Vivencias de un tinerfeño en Inglaterra (XXXIV)

 
Por Antonio Salgado Pérez  (Retazos de su libro Bye, bye. Vivencias de un tinerfeño en Inglaterra (1974-2004) publicado en 2006). 
 
 
 
GREENWICH,  LA  ISLA  DE  LA  PALMA  Y  HORACIO  NELSON
 
 
           La visita a Greenwich -léase “grénich”, lo que constituye una paradoja en este “idioma imposible”, que es el inglés-, que siempre se consideró muy agradable desde su altiva colina, ha cambiado mucho en los últimos años, sobre todo con el desarrollo de los “Docklands” al otro lado del Támesis, donde un monstruo urbanístico de nombre familiar, “Canary Wharf Tower”, ha convertido aquel paisaje en una insoportable vertical, de colmena, compuesto por ese avanzado trío del progreso que responde por cemento, cristal y hierro, donde el estilo, la forma, la mimosería arquitectónica estaba, según técnicos especializados,”olvidada por completo”.
 
          Greenwich, que es un barrio de la periferia de Londres, poblado con cerca de doscientos cincuenta mil habitantes, es conocido por sus monumentos, su parque, su histórico observatorio astronómico y por ser el sitio que marca el lugar por el que pasa el Meridiano Cero. Y es en este sitio, precisamente, donde todos los turistas, párvulos, adolescentes, maduros y ancianos, empiezan su visita, parándose, sobre una cinta brillante, metálica, poniendo un pie en el hemisferio oriental y otro en el occidental. Dicha cinta, sobre el empedrado, marca el Meridiano de Greenwich, Longitud 0º, seleccionado en 1884 durante la conferencia de Washisngton como el primer meridiano del universo. El instrumento que define dicho meridiano, el “Airy Transit Circle”, sigue funcionando en este edificio y una “máquina del tiempo” se encarga de imprimir un certificado “como recuerdo de la visita” a este observatorio con pisos de maderas crujientes y puertas que se abren con aquellos peculiares sonidos de los filmes de Drácula.
 
          Este observatorio, que algunas veces se llena de olores muy bucólicos por la presencia cercana de una descomunal y frondosa higuera, ha experimentado sensibles modificaciones desde su construcción. Se erigió con el objetivo de encontrar un método exacto para calcular la posición de un barco en el mar usando las estrellas; para marcar una línea norte-sur para establecer la longitud alrededor del mundo y, en fin, para proporcionar una señal visual de hora, de manera que los barcos del Támesis, y en los muelles cercanos, pudiesen poner sus cronómetros exactamente en hora antes de salir hacia tierras lejanas. En otras palabras, desde el año 1884, ya descrito, el meridiano de Greenwich es la referencia para medir el tiempo y para establecer las coordenadas en los mapas geográficos, marítimos y astronómicos de todo el mundo.

(DATOS PROPORCIONADOS):
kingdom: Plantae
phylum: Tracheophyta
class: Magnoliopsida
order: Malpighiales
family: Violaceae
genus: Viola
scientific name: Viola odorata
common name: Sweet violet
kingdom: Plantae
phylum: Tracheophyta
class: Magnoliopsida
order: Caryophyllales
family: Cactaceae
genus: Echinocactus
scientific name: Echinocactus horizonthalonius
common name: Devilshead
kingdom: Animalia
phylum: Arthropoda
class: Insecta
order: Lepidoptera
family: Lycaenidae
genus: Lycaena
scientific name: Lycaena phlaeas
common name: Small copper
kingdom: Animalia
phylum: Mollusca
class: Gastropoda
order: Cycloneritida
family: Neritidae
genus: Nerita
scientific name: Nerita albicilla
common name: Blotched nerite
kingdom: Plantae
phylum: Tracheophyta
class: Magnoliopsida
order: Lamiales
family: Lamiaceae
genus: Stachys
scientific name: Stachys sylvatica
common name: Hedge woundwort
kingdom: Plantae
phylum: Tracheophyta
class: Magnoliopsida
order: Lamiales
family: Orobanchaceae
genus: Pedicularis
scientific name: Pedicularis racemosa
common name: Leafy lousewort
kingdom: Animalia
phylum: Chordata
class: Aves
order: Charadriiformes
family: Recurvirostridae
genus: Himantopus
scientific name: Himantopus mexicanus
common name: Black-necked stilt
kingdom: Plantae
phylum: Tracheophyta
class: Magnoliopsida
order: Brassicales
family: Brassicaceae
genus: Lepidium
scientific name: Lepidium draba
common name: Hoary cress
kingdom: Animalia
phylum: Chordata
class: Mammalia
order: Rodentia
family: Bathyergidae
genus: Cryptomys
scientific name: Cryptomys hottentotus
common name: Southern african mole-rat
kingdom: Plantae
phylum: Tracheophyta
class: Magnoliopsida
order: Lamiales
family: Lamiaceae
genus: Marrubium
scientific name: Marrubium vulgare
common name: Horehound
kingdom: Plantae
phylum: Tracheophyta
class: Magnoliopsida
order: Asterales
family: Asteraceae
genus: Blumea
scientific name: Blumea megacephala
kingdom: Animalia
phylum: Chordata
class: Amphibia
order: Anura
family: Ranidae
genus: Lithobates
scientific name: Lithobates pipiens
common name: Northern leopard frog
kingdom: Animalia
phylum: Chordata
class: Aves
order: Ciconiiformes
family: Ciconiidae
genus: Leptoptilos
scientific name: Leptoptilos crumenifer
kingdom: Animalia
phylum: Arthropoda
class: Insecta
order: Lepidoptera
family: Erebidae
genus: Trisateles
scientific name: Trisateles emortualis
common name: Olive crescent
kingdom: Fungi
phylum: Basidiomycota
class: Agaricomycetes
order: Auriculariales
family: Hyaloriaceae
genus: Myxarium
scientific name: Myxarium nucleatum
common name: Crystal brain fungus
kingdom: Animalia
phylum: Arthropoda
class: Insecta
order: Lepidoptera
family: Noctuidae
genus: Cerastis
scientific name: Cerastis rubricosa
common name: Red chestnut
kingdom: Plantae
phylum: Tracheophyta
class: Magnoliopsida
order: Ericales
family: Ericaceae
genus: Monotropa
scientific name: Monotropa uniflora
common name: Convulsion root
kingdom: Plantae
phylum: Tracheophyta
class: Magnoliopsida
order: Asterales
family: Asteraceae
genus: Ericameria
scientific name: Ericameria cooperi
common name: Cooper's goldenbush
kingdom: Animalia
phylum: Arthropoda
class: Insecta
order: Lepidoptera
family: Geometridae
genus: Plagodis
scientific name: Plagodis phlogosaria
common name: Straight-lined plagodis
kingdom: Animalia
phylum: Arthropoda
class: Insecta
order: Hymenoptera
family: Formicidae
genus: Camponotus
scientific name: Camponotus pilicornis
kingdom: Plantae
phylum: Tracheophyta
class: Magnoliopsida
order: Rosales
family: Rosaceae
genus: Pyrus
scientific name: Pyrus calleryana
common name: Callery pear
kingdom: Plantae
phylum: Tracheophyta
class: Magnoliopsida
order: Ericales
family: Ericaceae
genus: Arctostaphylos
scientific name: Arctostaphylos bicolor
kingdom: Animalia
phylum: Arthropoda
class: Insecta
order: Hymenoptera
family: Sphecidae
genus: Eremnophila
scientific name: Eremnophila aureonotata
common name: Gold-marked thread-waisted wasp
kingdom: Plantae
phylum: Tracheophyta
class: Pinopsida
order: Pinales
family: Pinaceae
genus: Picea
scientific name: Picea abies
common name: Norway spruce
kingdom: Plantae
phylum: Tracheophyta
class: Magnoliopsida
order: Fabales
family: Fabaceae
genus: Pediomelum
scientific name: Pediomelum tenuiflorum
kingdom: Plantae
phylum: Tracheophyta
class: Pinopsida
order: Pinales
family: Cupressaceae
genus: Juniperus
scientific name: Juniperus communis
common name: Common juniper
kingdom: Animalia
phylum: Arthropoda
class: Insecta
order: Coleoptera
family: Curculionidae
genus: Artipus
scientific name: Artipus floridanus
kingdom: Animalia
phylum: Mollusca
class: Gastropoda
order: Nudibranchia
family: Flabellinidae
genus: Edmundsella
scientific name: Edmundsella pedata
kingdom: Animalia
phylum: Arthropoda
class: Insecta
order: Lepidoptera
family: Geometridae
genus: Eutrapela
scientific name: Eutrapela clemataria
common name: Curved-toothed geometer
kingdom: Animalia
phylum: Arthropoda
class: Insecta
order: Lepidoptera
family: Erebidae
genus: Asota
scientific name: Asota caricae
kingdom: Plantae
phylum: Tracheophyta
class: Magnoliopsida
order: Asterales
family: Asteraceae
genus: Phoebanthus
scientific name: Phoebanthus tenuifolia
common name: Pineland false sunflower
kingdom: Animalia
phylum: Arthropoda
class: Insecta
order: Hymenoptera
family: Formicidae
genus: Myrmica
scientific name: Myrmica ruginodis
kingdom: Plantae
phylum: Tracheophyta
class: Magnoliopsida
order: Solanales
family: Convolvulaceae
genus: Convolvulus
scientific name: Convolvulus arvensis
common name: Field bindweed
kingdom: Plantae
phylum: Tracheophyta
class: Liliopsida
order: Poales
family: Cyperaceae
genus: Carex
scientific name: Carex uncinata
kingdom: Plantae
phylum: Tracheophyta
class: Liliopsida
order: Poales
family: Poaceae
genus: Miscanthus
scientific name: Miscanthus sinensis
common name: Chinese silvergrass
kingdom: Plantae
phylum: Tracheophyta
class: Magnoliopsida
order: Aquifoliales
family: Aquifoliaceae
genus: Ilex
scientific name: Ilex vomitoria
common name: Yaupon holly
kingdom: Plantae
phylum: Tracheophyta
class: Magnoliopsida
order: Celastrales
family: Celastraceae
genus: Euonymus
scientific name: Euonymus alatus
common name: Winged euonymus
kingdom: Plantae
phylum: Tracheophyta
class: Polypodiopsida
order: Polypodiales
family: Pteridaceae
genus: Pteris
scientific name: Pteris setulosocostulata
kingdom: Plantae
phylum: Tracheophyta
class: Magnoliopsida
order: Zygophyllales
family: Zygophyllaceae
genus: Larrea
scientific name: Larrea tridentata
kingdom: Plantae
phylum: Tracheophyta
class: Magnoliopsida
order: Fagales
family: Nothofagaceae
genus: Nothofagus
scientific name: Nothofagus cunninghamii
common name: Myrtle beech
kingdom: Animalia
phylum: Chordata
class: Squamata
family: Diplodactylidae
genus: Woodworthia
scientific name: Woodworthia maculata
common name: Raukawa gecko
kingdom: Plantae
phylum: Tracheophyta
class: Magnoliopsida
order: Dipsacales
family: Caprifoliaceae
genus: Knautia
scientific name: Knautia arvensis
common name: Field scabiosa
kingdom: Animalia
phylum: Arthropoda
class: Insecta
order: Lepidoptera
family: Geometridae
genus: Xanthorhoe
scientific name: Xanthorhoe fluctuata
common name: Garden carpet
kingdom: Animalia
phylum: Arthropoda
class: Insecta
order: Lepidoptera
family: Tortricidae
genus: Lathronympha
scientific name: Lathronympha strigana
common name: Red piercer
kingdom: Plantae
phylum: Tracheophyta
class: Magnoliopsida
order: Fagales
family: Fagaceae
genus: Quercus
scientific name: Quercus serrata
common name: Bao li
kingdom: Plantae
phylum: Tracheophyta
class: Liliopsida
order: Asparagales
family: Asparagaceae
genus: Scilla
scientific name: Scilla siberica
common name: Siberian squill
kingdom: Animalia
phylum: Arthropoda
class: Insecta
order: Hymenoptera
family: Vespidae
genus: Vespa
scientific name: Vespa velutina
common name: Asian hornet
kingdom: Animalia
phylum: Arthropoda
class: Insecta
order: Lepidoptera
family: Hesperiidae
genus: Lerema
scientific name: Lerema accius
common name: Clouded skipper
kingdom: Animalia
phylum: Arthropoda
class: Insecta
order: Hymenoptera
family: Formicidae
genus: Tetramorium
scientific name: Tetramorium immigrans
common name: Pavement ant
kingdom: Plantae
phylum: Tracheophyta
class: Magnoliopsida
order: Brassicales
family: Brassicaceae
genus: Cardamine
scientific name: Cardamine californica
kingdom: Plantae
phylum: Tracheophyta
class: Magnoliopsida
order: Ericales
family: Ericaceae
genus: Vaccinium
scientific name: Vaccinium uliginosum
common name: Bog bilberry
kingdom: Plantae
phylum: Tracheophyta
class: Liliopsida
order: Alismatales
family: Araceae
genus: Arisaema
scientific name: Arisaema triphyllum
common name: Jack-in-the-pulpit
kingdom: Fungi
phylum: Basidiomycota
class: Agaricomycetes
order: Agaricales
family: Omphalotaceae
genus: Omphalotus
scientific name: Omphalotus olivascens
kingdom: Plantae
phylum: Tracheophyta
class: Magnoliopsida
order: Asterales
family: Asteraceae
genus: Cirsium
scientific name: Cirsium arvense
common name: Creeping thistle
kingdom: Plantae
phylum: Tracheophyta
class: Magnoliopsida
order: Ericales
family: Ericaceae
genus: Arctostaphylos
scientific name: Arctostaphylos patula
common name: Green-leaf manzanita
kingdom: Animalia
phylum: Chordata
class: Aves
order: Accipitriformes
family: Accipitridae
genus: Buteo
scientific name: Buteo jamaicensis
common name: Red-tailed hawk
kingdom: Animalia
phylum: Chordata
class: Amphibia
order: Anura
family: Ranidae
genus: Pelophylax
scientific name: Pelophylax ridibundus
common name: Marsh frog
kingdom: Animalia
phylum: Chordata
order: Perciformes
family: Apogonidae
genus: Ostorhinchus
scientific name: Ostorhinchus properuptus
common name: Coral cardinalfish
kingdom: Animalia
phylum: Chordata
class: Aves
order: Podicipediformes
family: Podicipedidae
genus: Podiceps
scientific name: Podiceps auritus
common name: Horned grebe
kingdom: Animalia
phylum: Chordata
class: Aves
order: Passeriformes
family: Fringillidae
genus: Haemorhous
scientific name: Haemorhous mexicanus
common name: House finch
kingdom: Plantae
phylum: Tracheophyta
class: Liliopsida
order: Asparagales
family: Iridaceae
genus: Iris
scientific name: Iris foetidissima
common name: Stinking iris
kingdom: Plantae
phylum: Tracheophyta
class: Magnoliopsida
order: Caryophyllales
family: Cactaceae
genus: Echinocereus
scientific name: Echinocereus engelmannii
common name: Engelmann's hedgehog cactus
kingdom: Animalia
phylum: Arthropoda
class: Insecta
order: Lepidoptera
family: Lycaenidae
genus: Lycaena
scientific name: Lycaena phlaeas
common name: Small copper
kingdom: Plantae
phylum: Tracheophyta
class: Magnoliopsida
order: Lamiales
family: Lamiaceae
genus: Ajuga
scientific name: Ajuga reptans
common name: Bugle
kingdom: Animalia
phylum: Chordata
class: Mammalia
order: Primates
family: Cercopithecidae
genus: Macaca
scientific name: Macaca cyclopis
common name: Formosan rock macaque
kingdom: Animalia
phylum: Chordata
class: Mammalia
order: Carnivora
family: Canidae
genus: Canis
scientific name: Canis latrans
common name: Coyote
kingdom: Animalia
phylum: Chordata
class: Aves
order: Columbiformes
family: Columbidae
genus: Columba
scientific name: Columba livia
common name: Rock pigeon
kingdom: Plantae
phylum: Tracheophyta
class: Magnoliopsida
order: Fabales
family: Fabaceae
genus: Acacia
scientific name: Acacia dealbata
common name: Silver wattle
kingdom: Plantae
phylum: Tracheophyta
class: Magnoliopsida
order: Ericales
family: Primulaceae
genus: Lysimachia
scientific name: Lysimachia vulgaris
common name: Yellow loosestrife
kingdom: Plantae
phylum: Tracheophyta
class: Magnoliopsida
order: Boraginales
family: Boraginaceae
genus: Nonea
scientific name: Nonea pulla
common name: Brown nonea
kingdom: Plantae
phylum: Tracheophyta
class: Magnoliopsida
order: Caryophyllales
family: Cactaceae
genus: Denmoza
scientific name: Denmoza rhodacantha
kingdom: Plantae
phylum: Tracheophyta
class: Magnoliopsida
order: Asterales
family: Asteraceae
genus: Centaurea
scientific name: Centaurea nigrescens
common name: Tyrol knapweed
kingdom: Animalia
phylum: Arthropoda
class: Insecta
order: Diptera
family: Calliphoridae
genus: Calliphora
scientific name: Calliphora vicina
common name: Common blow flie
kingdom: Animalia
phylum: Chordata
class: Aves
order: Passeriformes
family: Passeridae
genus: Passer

(EJERCICIOS):
(a) Por favor, cita textualmente del texto sobre Greenwich el fragmento que comienza con "Vivencias de un tinerfeño en Inglaterra (XXXIV)" y sigue hasta "publicado en 2006).".
(b) Continúa el texto sobre Greenwich a partir de la última oración que aparece.

(RESULTADOS):
(a)
Vivencias de un tinerfeño en Inglaterra (XXXIV)

 
Por Antonio Salgado Pérez  (Retazos de su libro Bye, bye. Vivencias de un tinerfeño en Inglaterra (1974-2004) publicado en 2006).

(b)
 
          En este museo donde las vitrinas y los espacios están impregnados de historia sobre las estrellas, eclipses, instrumentos horarios, representaciones gráficas y mecánicas de nuestro sistema solar, exhibiciones de los más sofisticados telescopios y aparatos usados por astrónomos; en éste, decíamos, universo de historia, tecnología y progreso, a uno, como isleño, palmero, para más señas, inicialmente se nos deprimió el ánimo al ver aquella adulteración del paisaje descrito anteriormente ante la irrupción, sin piedad, de aquel monstruo de infinitos pisos denominado “Canary Wharf Tower”. Pero después se nos abrió un poco el espíritu al observar en uno de los paneles de este antiguo Observatorio Real de Greenwich, el siguiente texto: “hacia 1930, el humo y las farolas de Londres hacía que fuese imposible ver las estrellas, de forma que, en 1945, el Observatorio Real se trasladó al castillo de Herstmonceaux, en Sussex; después, a Cambridge; y ahora tiene telescopios en La Palma (Islas Canarias)"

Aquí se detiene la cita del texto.